Governor of the Bank of Ghana (BoG) Dr Ernest Addison has said that domestic growth conditions are fairly strong despite signs of weakening consumer and business sentiments.
This comes at a time the country is witnessing rising fuel prices in Ghana, exacerbated by the geopolitical tension between Russia and Ukraine.
The local currency, the Cedi has also been falling against the major trading currencies. The cedi is currently trading beyond 7 cedis to the dollar. Analysts have predicted it is most likely to cross 8.
Dr Addison explained that the banking sector performance remains strong, with sustained growth in total assets, investments and deposits.
Key financial soundness indicators such as profitability, liquidity and solvency remain healthy, he said, adding that asset quality improved slightly, although there are upside risks to the outlook, requiring continued monitoring to address early signs of stress within the sector.
Speaking at the Monetary Policy Committee (MPC) press conferefnce in Accra on Monday Marc 21, Dr Addison said “The Sovereign credit rating downgrades of Ghana by Fitch and Moody’s led to widened yield spreads on both cedi-denominated Government of Ghana bonds and the country’s Eurobonds.
“These downgrades reflect market and investor concerns about fiscal and debt sustainability. Consequently, the Ghana Cedi has come under severe pressure as offshore investors exited positions in domestic securities at a time when domestic demand for forex has increased, reflecting both real and speculative demand. This has caused the exchange rate to overshoot its long-term trend. The strengthening of the US dollar, liquidity pressures, uncertainties regarding budget implementation, portfolio reversals by nonresidents and some speculative pressures are key contributory factors.
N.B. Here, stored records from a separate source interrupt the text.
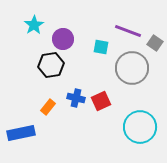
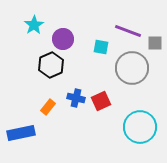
gray square: rotated 35 degrees counterclockwise
black hexagon: rotated 15 degrees counterclockwise
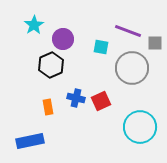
orange rectangle: rotated 49 degrees counterclockwise
blue rectangle: moved 9 px right, 8 px down
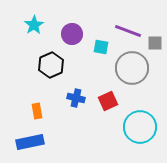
purple circle: moved 9 px right, 5 px up
red square: moved 7 px right
orange rectangle: moved 11 px left, 4 px down
blue rectangle: moved 1 px down
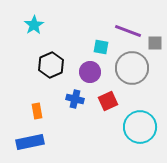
purple circle: moved 18 px right, 38 px down
blue cross: moved 1 px left, 1 px down
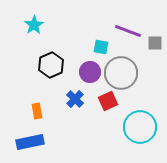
gray circle: moved 11 px left, 5 px down
blue cross: rotated 30 degrees clockwise
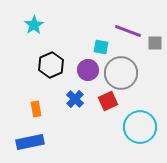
purple circle: moved 2 px left, 2 px up
orange rectangle: moved 1 px left, 2 px up
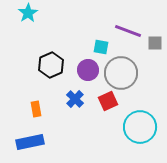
cyan star: moved 6 px left, 12 px up
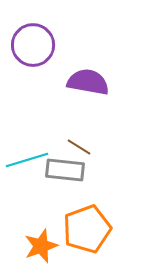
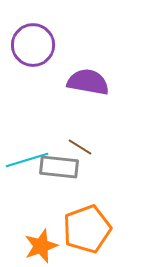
brown line: moved 1 px right
gray rectangle: moved 6 px left, 3 px up
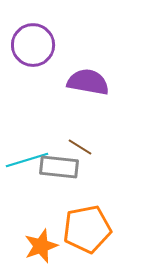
orange pentagon: rotated 9 degrees clockwise
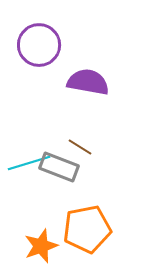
purple circle: moved 6 px right
cyan line: moved 2 px right, 3 px down
gray rectangle: rotated 15 degrees clockwise
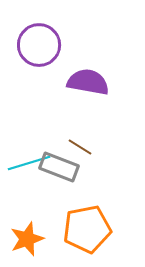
orange star: moved 14 px left, 7 px up
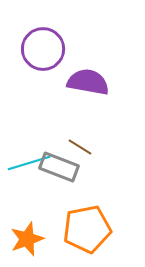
purple circle: moved 4 px right, 4 px down
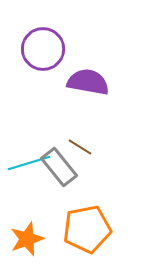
gray rectangle: rotated 30 degrees clockwise
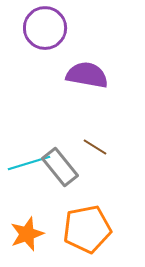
purple circle: moved 2 px right, 21 px up
purple semicircle: moved 1 px left, 7 px up
brown line: moved 15 px right
gray rectangle: moved 1 px right
orange star: moved 5 px up
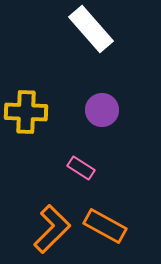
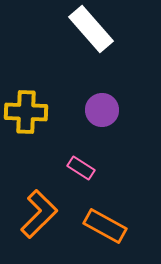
orange L-shape: moved 13 px left, 15 px up
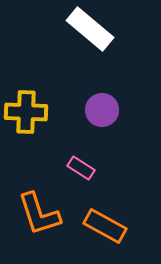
white rectangle: moved 1 px left; rotated 9 degrees counterclockwise
orange L-shape: rotated 117 degrees clockwise
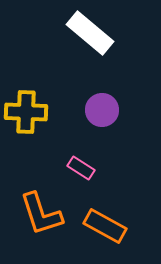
white rectangle: moved 4 px down
orange L-shape: moved 2 px right
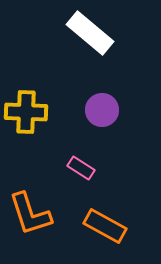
orange L-shape: moved 11 px left
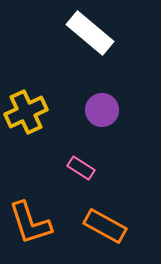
yellow cross: rotated 27 degrees counterclockwise
orange L-shape: moved 9 px down
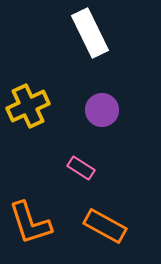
white rectangle: rotated 24 degrees clockwise
yellow cross: moved 2 px right, 6 px up
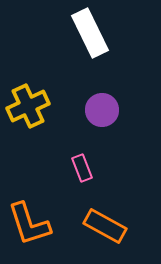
pink rectangle: moved 1 px right; rotated 36 degrees clockwise
orange L-shape: moved 1 px left, 1 px down
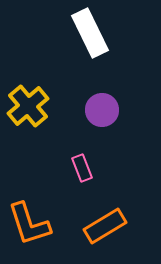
yellow cross: rotated 15 degrees counterclockwise
orange rectangle: rotated 60 degrees counterclockwise
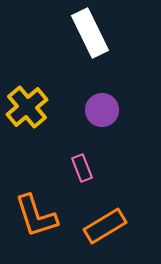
yellow cross: moved 1 px left, 1 px down
orange L-shape: moved 7 px right, 8 px up
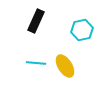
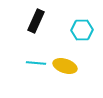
cyan hexagon: rotated 10 degrees clockwise
yellow ellipse: rotated 40 degrees counterclockwise
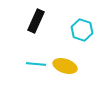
cyan hexagon: rotated 20 degrees clockwise
cyan line: moved 1 px down
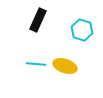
black rectangle: moved 2 px right, 1 px up
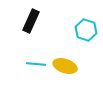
black rectangle: moved 7 px left, 1 px down
cyan hexagon: moved 4 px right
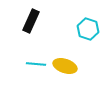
cyan hexagon: moved 2 px right, 1 px up
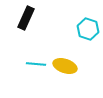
black rectangle: moved 5 px left, 3 px up
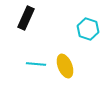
yellow ellipse: rotated 50 degrees clockwise
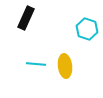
cyan hexagon: moved 1 px left
yellow ellipse: rotated 15 degrees clockwise
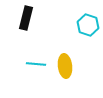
black rectangle: rotated 10 degrees counterclockwise
cyan hexagon: moved 1 px right, 4 px up
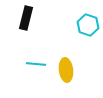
yellow ellipse: moved 1 px right, 4 px down
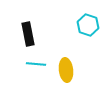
black rectangle: moved 2 px right, 16 px down; rotated 25 degrees counterclockwise
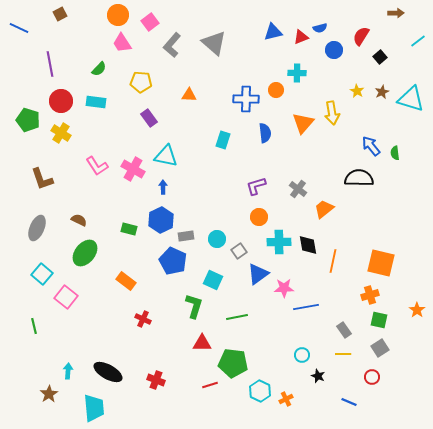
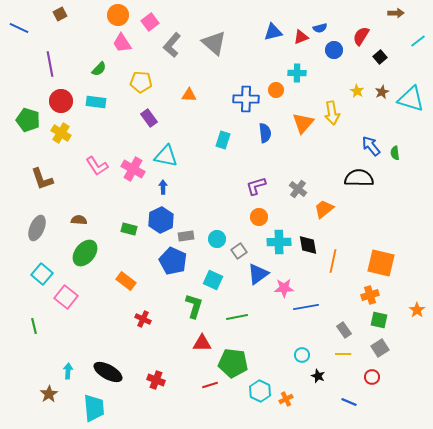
brown semicircle at (79, 220): rotated 21 degrees counterclockwise
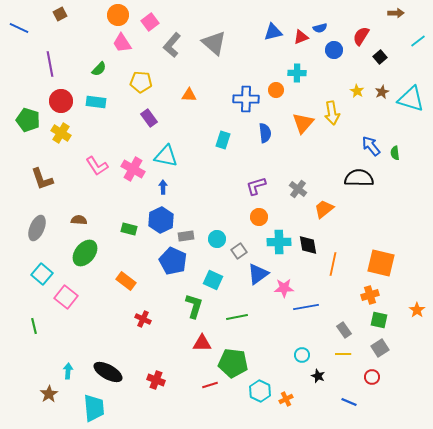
orange line at (333, 261): moved 3 px down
“At this MPC meeting, the combination of tighter global financing conditions, sharp pressures on the exchange rate, and elevated inflation pose some policy challenges. Headline inflation has risen sharply to 15.7 percent in February 2022, and both headline and core inflation are significantly above the upper limit of medium-term target band.
“The uncertainty surrounding price developments and its impact on economic activity is weighing down business and consumer confidence. The risks in the outlook for inflation are on the upside and include
petroleum price adjustments and transportation costs, and exchange rate depreciation. The Bank’s latest forecast still depicts an elevated inflation profile in the near term, with inflation falling within the medium-term target band within a year.
“Fiscal policy implementation has come under strain, reflecting embedded rigidities in the fiscal framework which will require extensive structural reforms to free fiscal space to restore both fiscal and debt sustainability. Revenue performance has been slow to align with projections, while expenditure remains rigid downwards despite the strong efforts to cut expenditure by 20 percent as announced by the
Government. The above have resulted in financing constraints which would have to be resolved very swiftly to ensure the announced fiscal consolidation path is achieved.
“The MPC is however confident that ongoing discussions will lead to very decisive policy reforms that will address underlying fiscal mismatches and restore some calm in the markets. This, together with the monetary policy decision and additional measures, should help re-anchor inflation expectations.
“Under these circumstances, the Committee has decided to increase the policy rate by 250 basis points to 17 percent,” Dr Addison said.